Why It Matters: Tax deductibility remains a significant motivator for major donors. Processing delays that push gifts into the next tax year can damage donor relationships and affect planned giving calculations.
Your Move:
- Communicate new mailing deadlines clearly and early
- Promote digital giving options with immediate tax receipts
- Consider hand-delivery or courier services for major gift solicitations
💡 Pure Charity’s Checking Processing services and receipts will reflect the USPS Postmark that follows this rule change.
GivingTuesday 2025 Breaks Records, But the Pattern Is Changing
The Donor-Advised Fund Research Collaborative released groundbreaking data showing explosive growth in DAF assets and giving throughout 2024. More significantly, they’ve introduced new methodologies for calculating payout rates that provide clearer insights into actual giving patterns.
Why It Matters: DAFs now represent a massive and growing share of philanthropic dollars. The new payout calculation methods reveal that DAF giving may be more robust than previously understood, countering criticism about funds sitting idle.
Your Move:
- Update your DAF outreach strategies with the new data points
- Train staff on the nuanced payout calculations to better engage DAF holders
- Consider creating DAF-specific giving opportunities with longer time horizons
Bottom Line
This week’s takeaway:
The contradiction between donor sentiment (75% plan to maintain/increase giving) and donor behavior (only 18% will give again) reveals a fundamental shift in how Americans approach charity. Success in 2026 will require adapting to this new reality where good intentions don’t automatically translate to donations.

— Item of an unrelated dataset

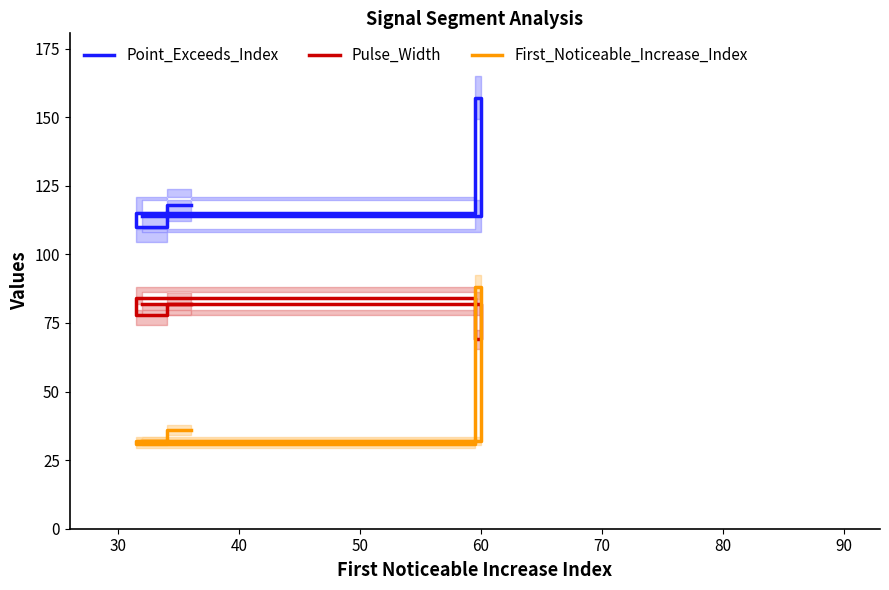

What is the difference between the maximum and minimum values in the First_Noticeable_Increase_Index series?

57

Three actions for this week:
- Communicate new year-end deadlines immediately: Every day of delay could cost you donations
- Segment your donor outreach by generation: One-size-fits-all messaging is leaving money on the table
- Document your AI and technology needs: Funding for scaling will be competitive in 2026
💡 Pure Charity can support your 2026 Fundraising Strategies. Reach out and we can discuss AI Tech opportunities.
Good In Action
When Dignity Meets Innovation
Wade Milyard spent his career as a canine officer with the Frederick Police Department in Maryland. But retirement brought an unexpected calling. After responding to countless calls involving homeless individuals during his police career, Milyard couldn’t shake one observation: clean clothes weren’t just about hygiene, they were about human dignity.
His response? Convert an old bus into a mobile laundry unit. Now, Milyard drives his laundry bus through Maryland, providing free laundry services to homeless individuals. Each load represents more than clean clothes — it’s a chance for someone to walk into a job interview, medical appointment, or family gathering with confidence.
The Lesson: Innovation doesn’t require million-dollar budgets or cutting-edge technology. Sometimes the most powerful solutions come from deeply understanding an overlooked need and meeting it with creativity and compassion. What basic dignity need in your community goes unaddressed? That’s where your next breakthrough might lie.
💡 While different from this initiative, a shout out to our friends at Laundry Love for serving hundreds of communities with clean clothes every year.